A program's sensitivity is a personality trait that every programmer wrangles with. I ran into one of these scuffs yesterday while I was adding a captcha to the comments form on this site. There are great walkthroughs online that made it pretty straightforward, like this one by Prateek Surana and this one by hCaptcha. Everything was working great locally, so I deployed, and then it exploded.

I worked on what I thought was the problem for over two hours. Unfortunately, those hours were wasted chasing several red herrings that happened to pop up at the same time without any correlation. I took a break, and after another hour of redeploying and googling and package updating and despairing, the red herrings magically disappeared on their own. I screamed into my hands for a little while then did what every programmer does in similar situations. I begrudgingly thanked the tiny spirit that lives in my computer for giving up on its terrible prank, and I soldiered on.

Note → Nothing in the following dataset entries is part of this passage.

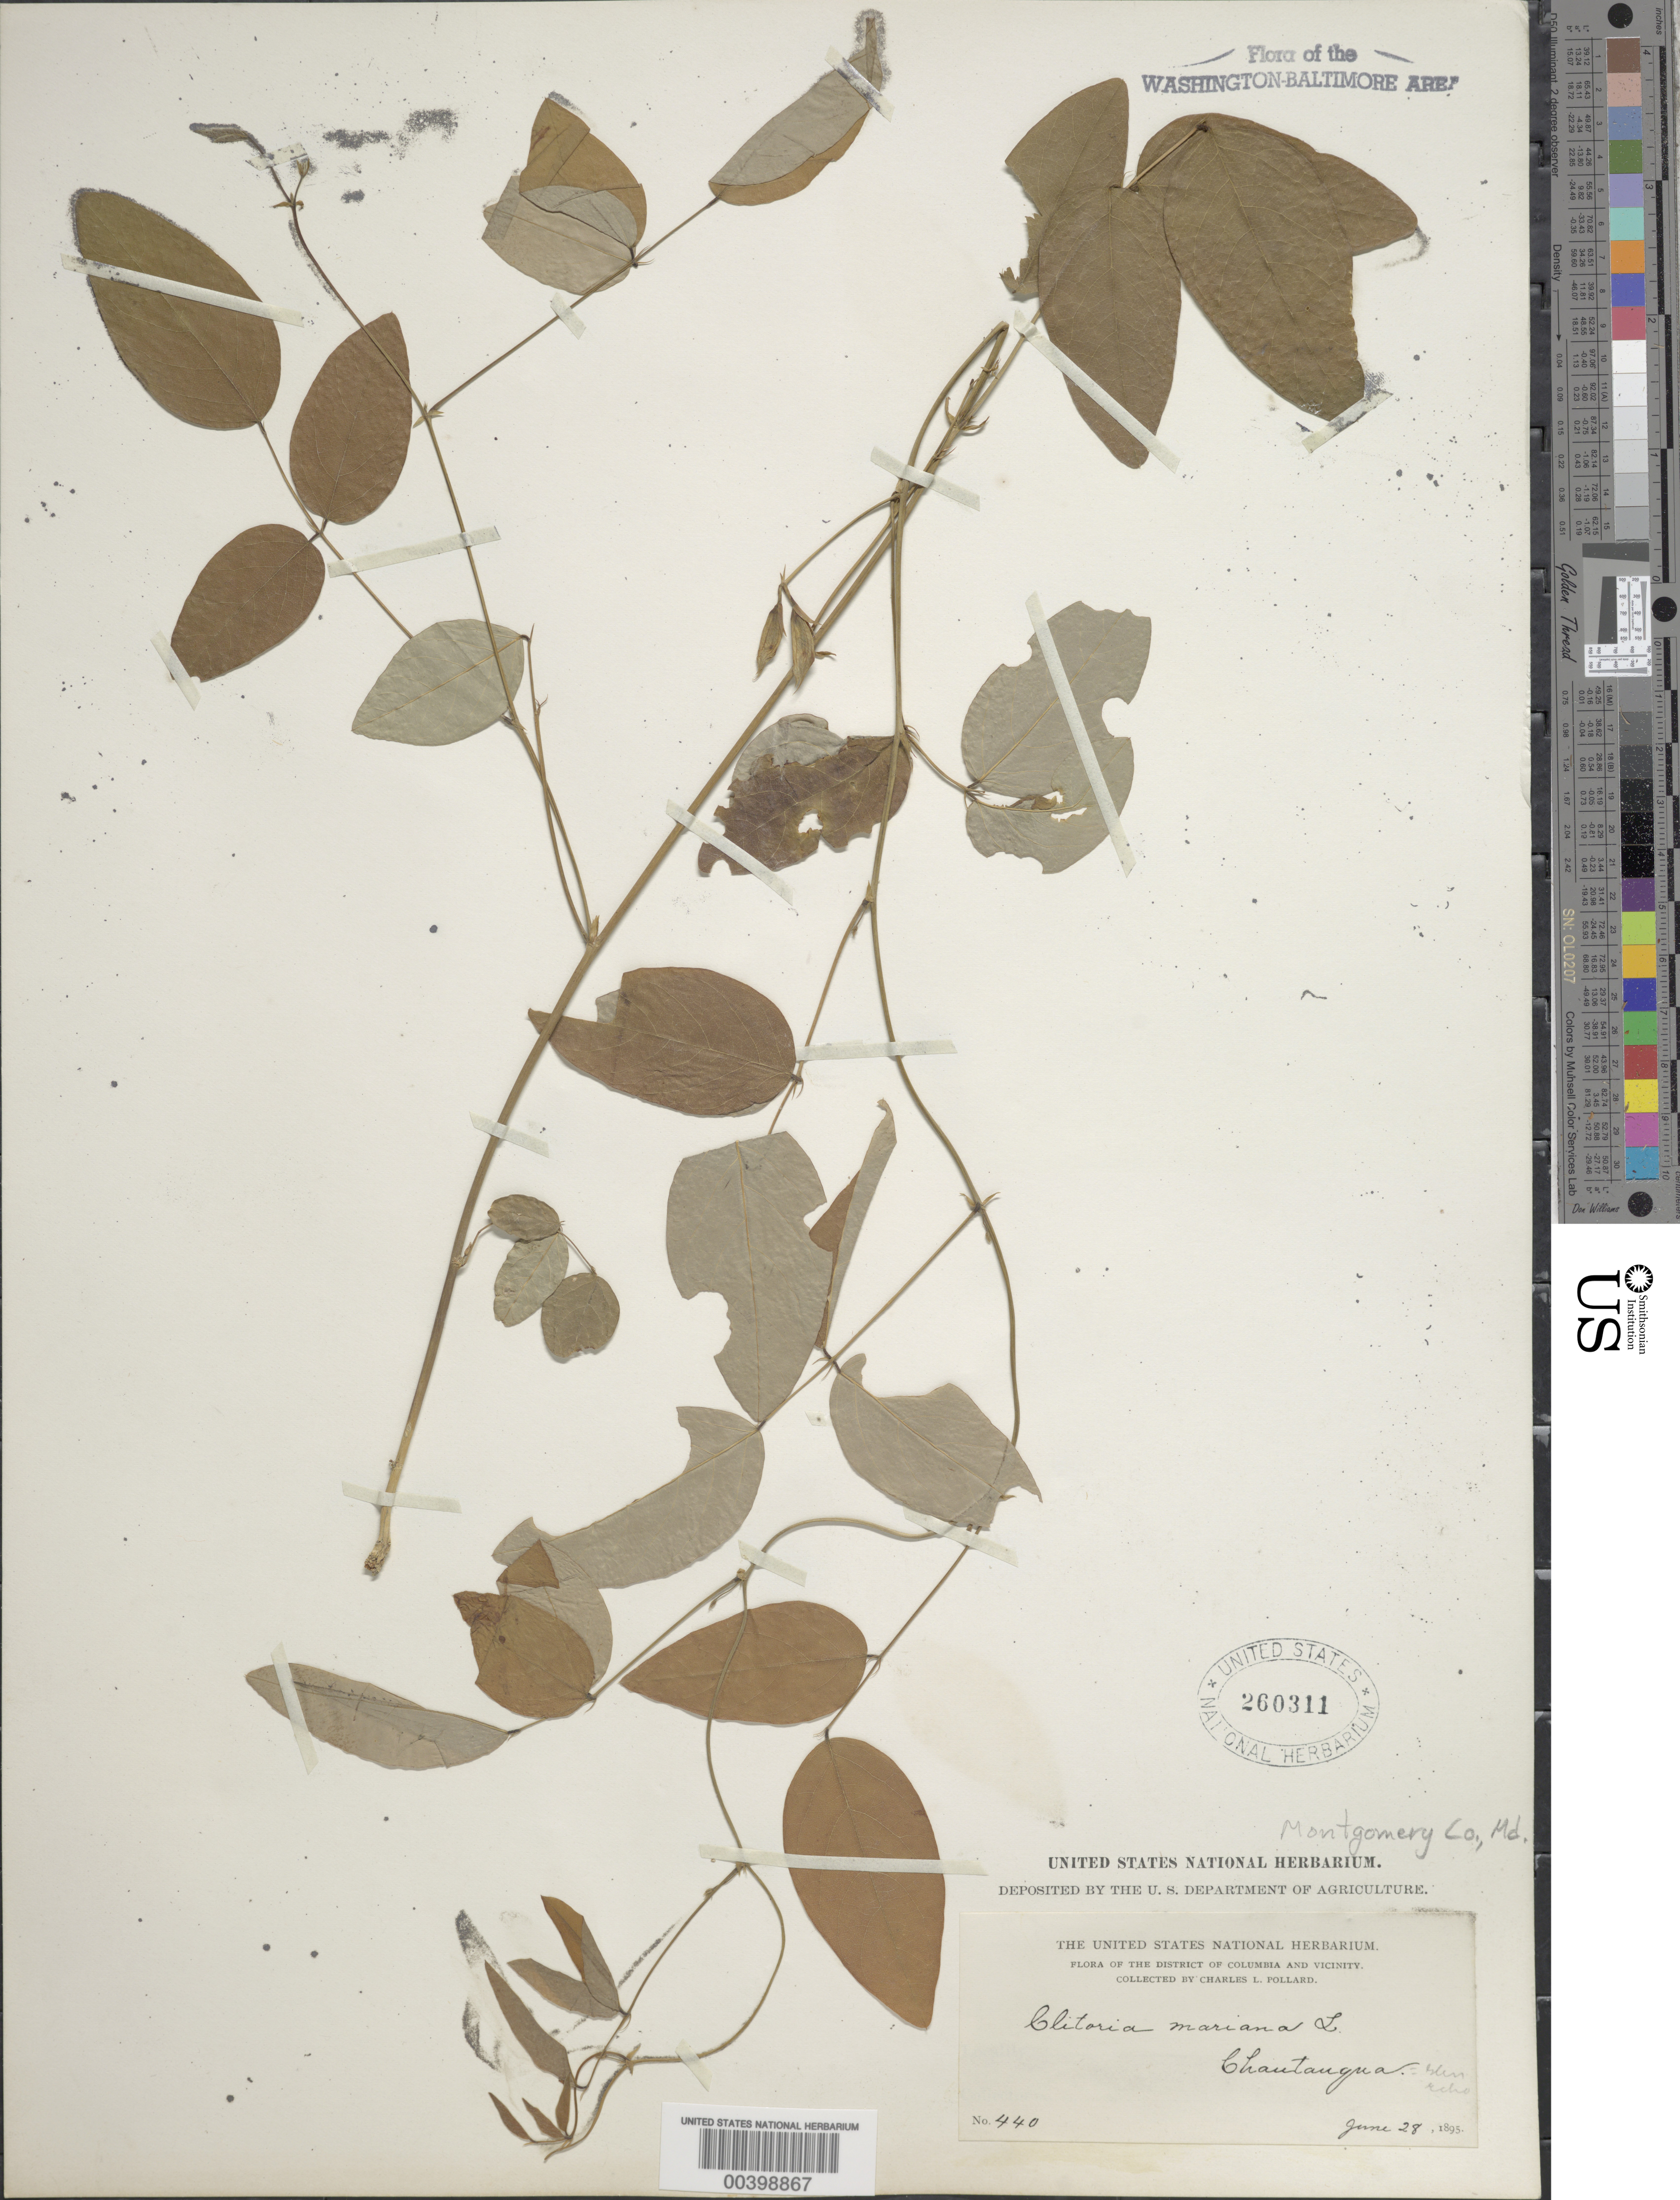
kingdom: Plantae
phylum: Tracheophyta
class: Magnoliopsida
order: Fabales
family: Fabaceae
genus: Clitoria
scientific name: Clitoria mariana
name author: L.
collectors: C. L. Pollard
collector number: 440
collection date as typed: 28 Jun 1895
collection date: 1895-06-28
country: United States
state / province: Maryland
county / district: Montgomery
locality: Chautauqua (Glen Echo?) C. & O. Canal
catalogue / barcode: US 260311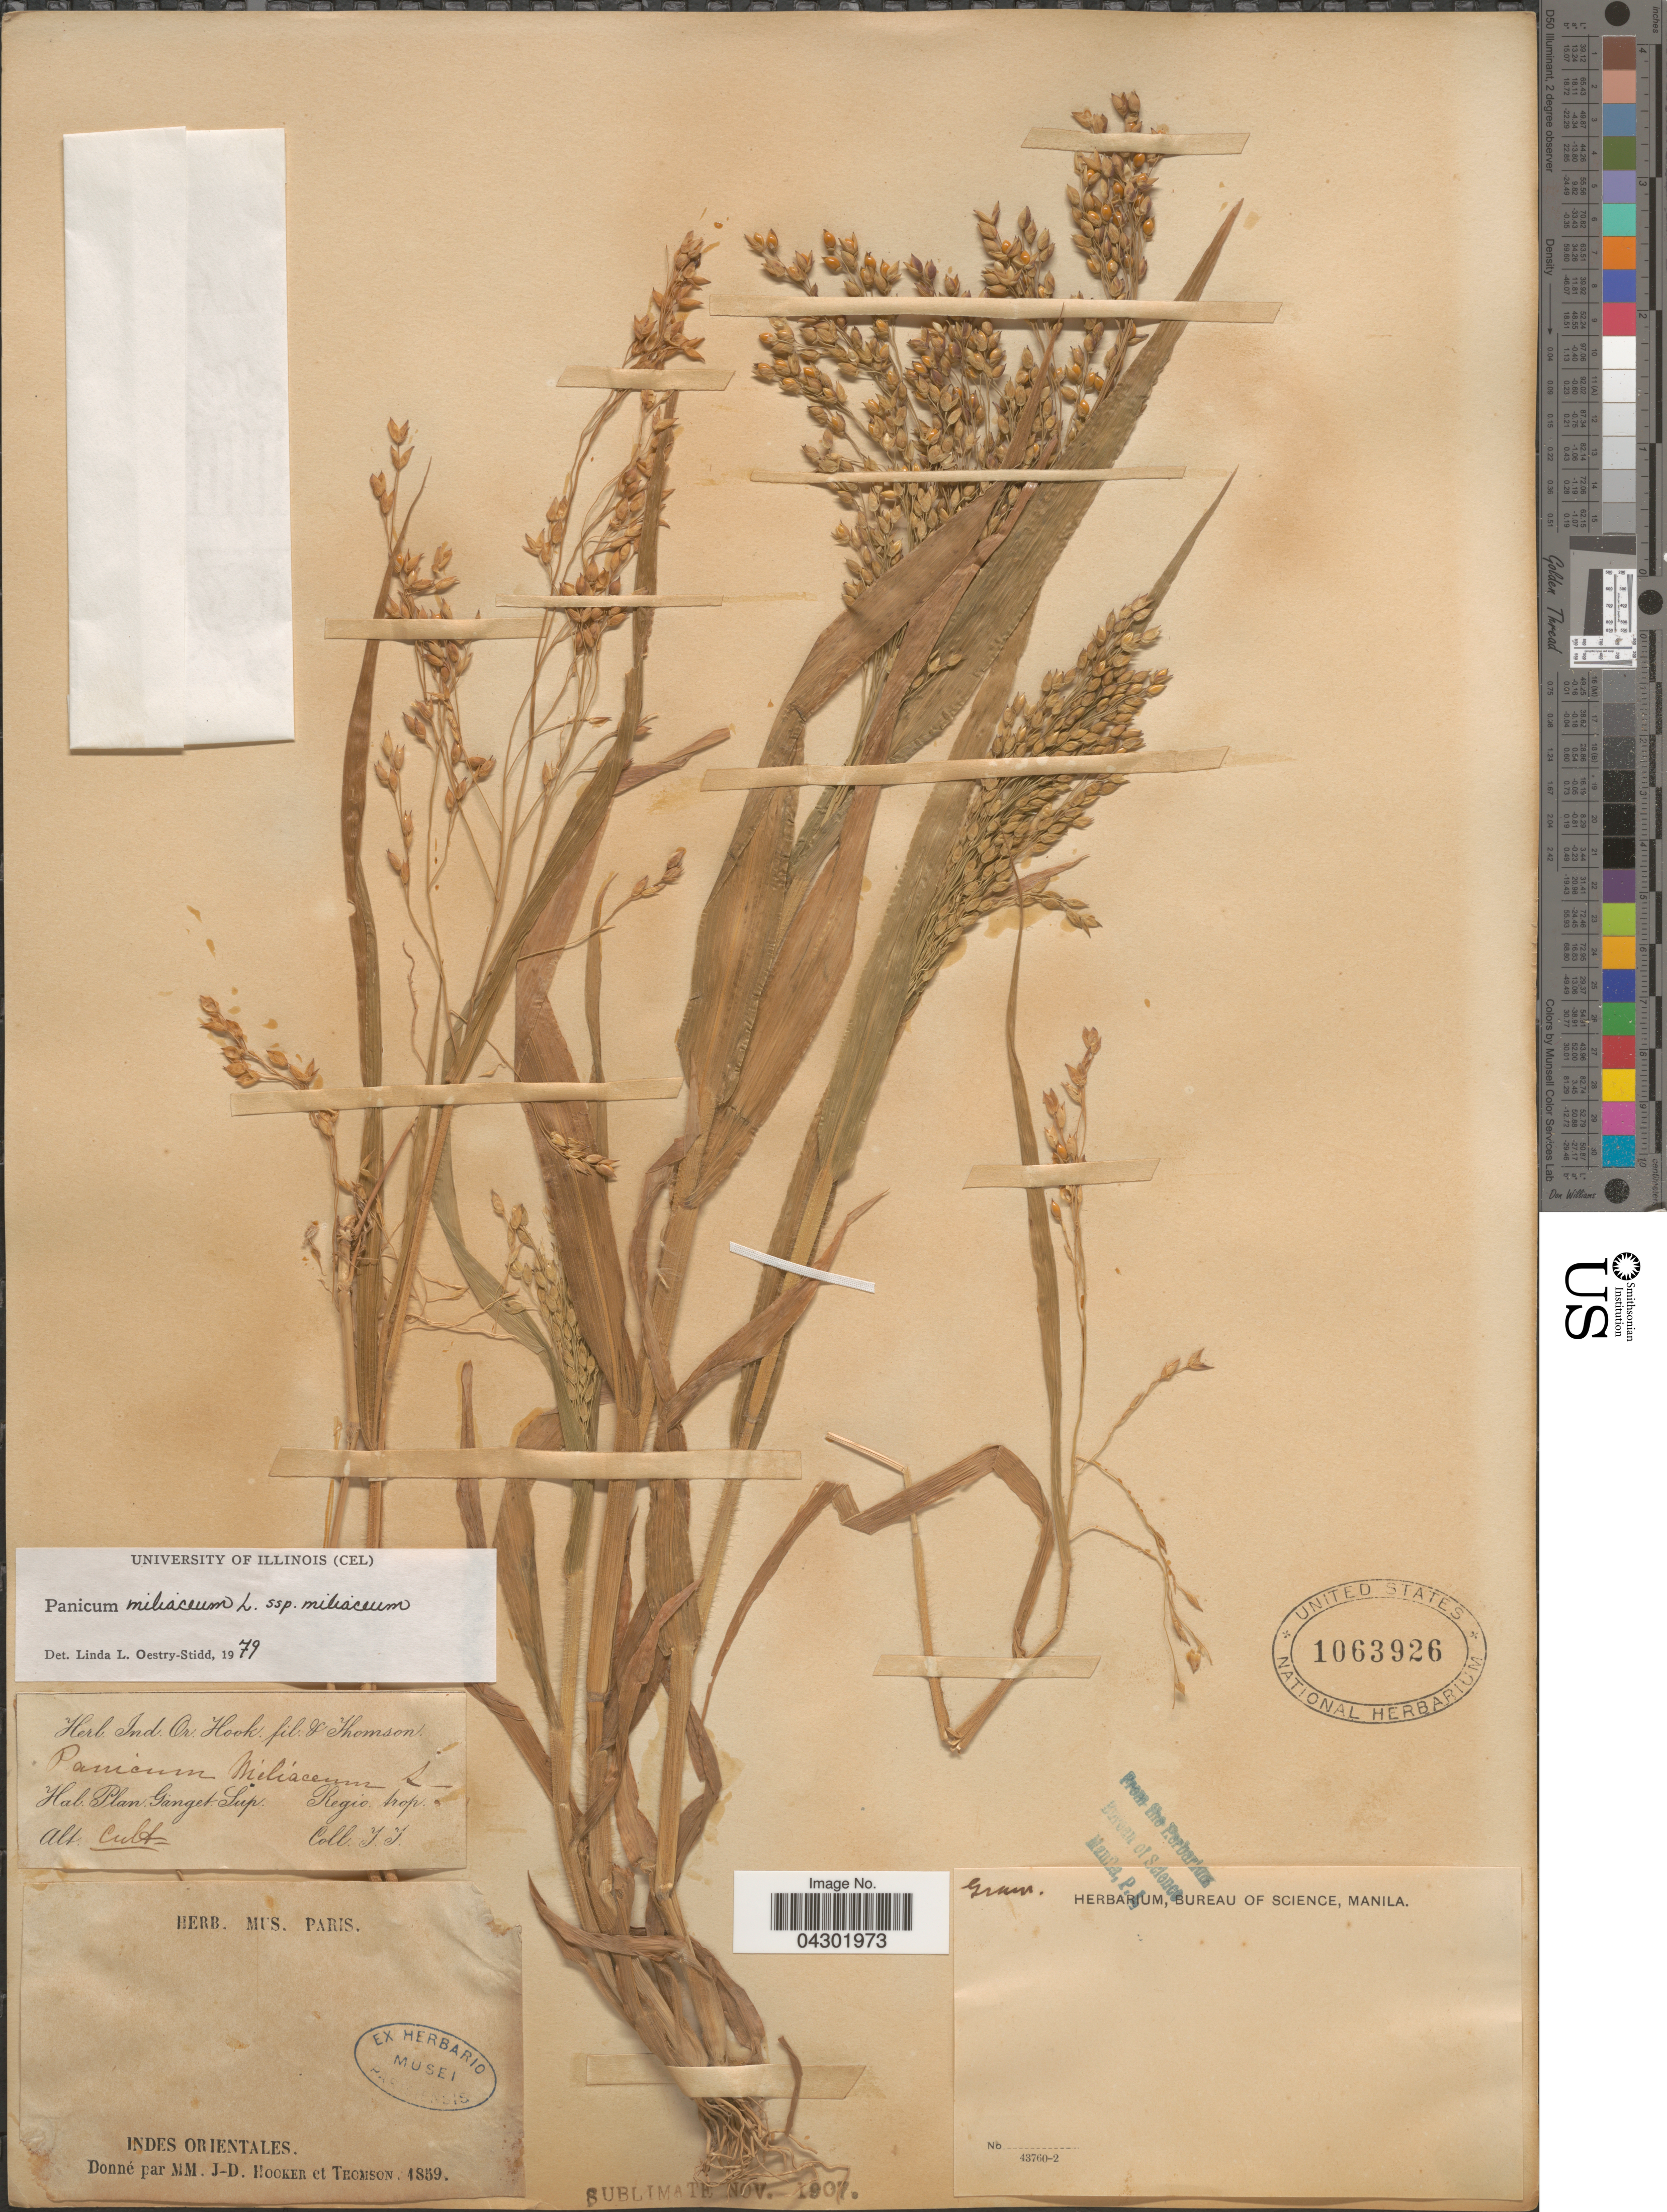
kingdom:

(Disclaimer: ignoring errors, even most transient ones, isn't a good long-term strategy because it adds to the technical debt that will inevitably come back and bury you alive if you're not careful)

The real bug had been hiding in the noise created by all those magic evil fish (the red herrings) and was easier to solve, but still quite baffling. I was getting the below error when I tried to submit a comment, but only on the web deployments. The local builds (dev and prod) wouldn't throw the error.

ClientError: GraphQL Error (Code: 401): {"response":{"error":"{\"errors\":[{\"message\":\"token verification failed: illegal base64 data at input byte 0\"}]...

This made it infuriating to debug. I experimented with the format of environment variables on Vercel, triple-checked secrets, recreated env variables, reverted commits, and googled every permutation of the issue I could think of. Finally, this stack overflow answer inspired the idea of sticking the auth header in a const variable instead of using a fancy template literal. And that did it. The princess's pea was a stupid, totally legitimate template literal.

template-literal-to-const-bug-fix.jpg

The comments form currently works, so I guess the princess program lived happily ever after.

I, on the other hand, am very much over it.